Bab 28 : Penyesalan

160 16 8
                                    

WARNING!!!
1. 100% MURNI IDE SENDIRI! MOHON MAAF BILA ADA KESAMAAN NAMA TOKOH, LATAR, DAN ALUR. ITU SEMUA DILUAR KEHENDAK AUTHOR!
2. NO TUDUH PLAGIAT!
3. BERANI TUDUH? BERANI MENGHADAP TUHAN DI AKHIRAT KELAK!
4. SEKIAN TERIMA KASIH!
======
Lagi dan lagi Taufan berada di ruangan ini. Apakah sudah menjadi takdirnya untuk terus berada di rumah sakit ini, begitu?

Setelah menyelesaikan ujian online, Hilal kembali menghela napas. Merasa sudah tidak ada jalan keluar lagi. Sekarang ini, Hilal hanya mengharapkan keajaiban Tuhan.

"Hal? Lo balik lagi?" tanya Amir menghampiri Hilal dengan menggendong tas berat.

"Hn."

Amir dan Fathimah duduk berdampingan. Melihat Hilal yang kembali ke rumah sakit, sudah dipastikan bahwa Taufan kembali drop.

"Bagaimana keadaan Taufan? Kenapa dia bisa kembali ke sini lagi?" tanya Fathimah membuka pembicaraan.

Menghela napas panjang, Hilal mulai menjelaskan apa yang telah terjadi hingga membuat Taufan drop.

"Setelah mencukur rambut, gue tinggal dia pergi karena gue mau beli makanan. Setelah gue pulang, Taufan menjauh dan bilang kalau orang-orang di sekitarnya menggunjing dan dicap anak penyakitan," jawab Hilal mengusap kasar wajahnya.

Mendengar jawaban Hilal, tentu saja Amir dan Fathimah merasa marah. Terkadang manusia sering menganggap remeh dan menjadikan fisik, penyakit, dan semacamnya sebagai sebuah candaan.

"Itu sih keterlaluan. Terus lo mau lakukan apa terhadap mereka?" tanya Amir.

"Ya begitu. Diam."

Terjadi keheningan diantara mereka bertiga. Tak tahu ingin membicarakan apa jika situasinya sedang seperti ini.

Tak lama, dokter keluar dan membuka maskernya.

"Bagaimana kondisi adik saya?!" tanya Hilal langsung berdiri dari tempat.

"Kondisi adikmu semakin memburuk. Saat siuman nanti, segera lakukan operasi. Uangmu masih belum cukup untuk melakukan operasi, jadi segeralah lunasi."

Untuk kali ini saja, Hilal tidak mau marah. Demi kesembuhan Taufan, ia harus segera melunasi utang biaya operasi yang masih banyak.

Dengan kepalan tangan yang kuat, Hilal mulai bertanya. "B-berapa lagi yang harus saya bayar?"

"Sepuluh juta."

Antara terkejut dan heran, Hilal refleks menatap dokter tersebut. Paham maksud dari tatapan yang Hilal berikan, dokter itu menjawab.

"Ada yang membayar dan hampir melunasi semua biaya rumah sakit ini. Dan mereka meminta kami merahasiakannya. Jadi, berterima kasihlah karena bantuan mereka, kami mau melakukan tindakan operasi."

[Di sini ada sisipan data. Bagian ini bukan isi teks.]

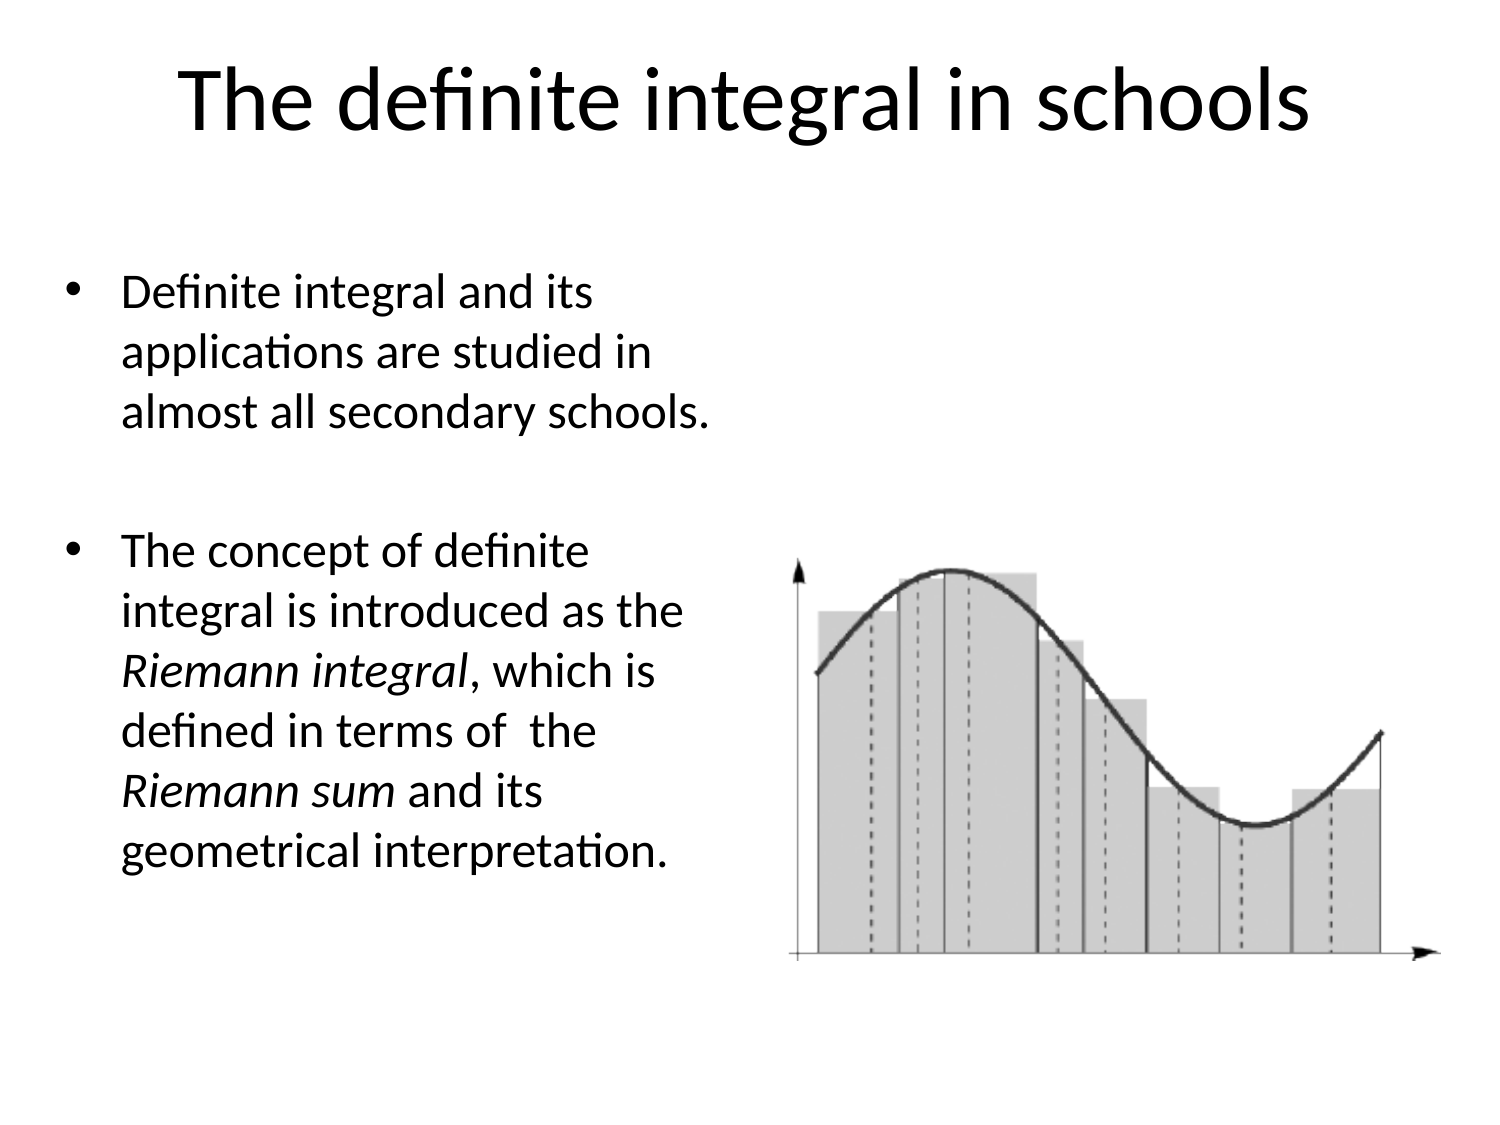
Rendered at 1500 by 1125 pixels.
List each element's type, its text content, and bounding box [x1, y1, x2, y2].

title The definite integral in schools [70, 0, 1421, 188]
picture [784, 550, 1441, 962]
list Definite integral and its applications are studied in almost all secondary schools. The concept of definite integral is introduced as the Riemann integral, which is defined in terms of the Riemann sum and its geometrical interpretation. [49, 250, 750, 1001]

Setelah itu, dokter tersebut melenggang pergi. Ada rasa bimbang di hati Hilal. Apakah ia harus menjenguknya terlebih dahulu, atau langsung pergi kerja untuk mendapatkan uang tambahan?

"Hal, kenapa gak masuk?"

Tepukan di bahunya, membuat kesadaran Hilal kembali. Ia menoleh ke samping, ternyata sudah ada Amir dan Fathimah di sana.

"Gue tahu kalian mau pulang. Tapi gue minta, tolong jaga adik gue selagi gue kerja."

Terkejut dengan ucapan Hilal, Amir mengeluarkan suaranya.

"Ini masih shift pagi, Hal. Lagi pula, kalau lo ke sana jam segini, lo udah kesiangan."

"Gue kerja sampai malam. Tolong ... Gue harus melunasinya, atau tidak adik gue gak akan selamat," lirih Hilal.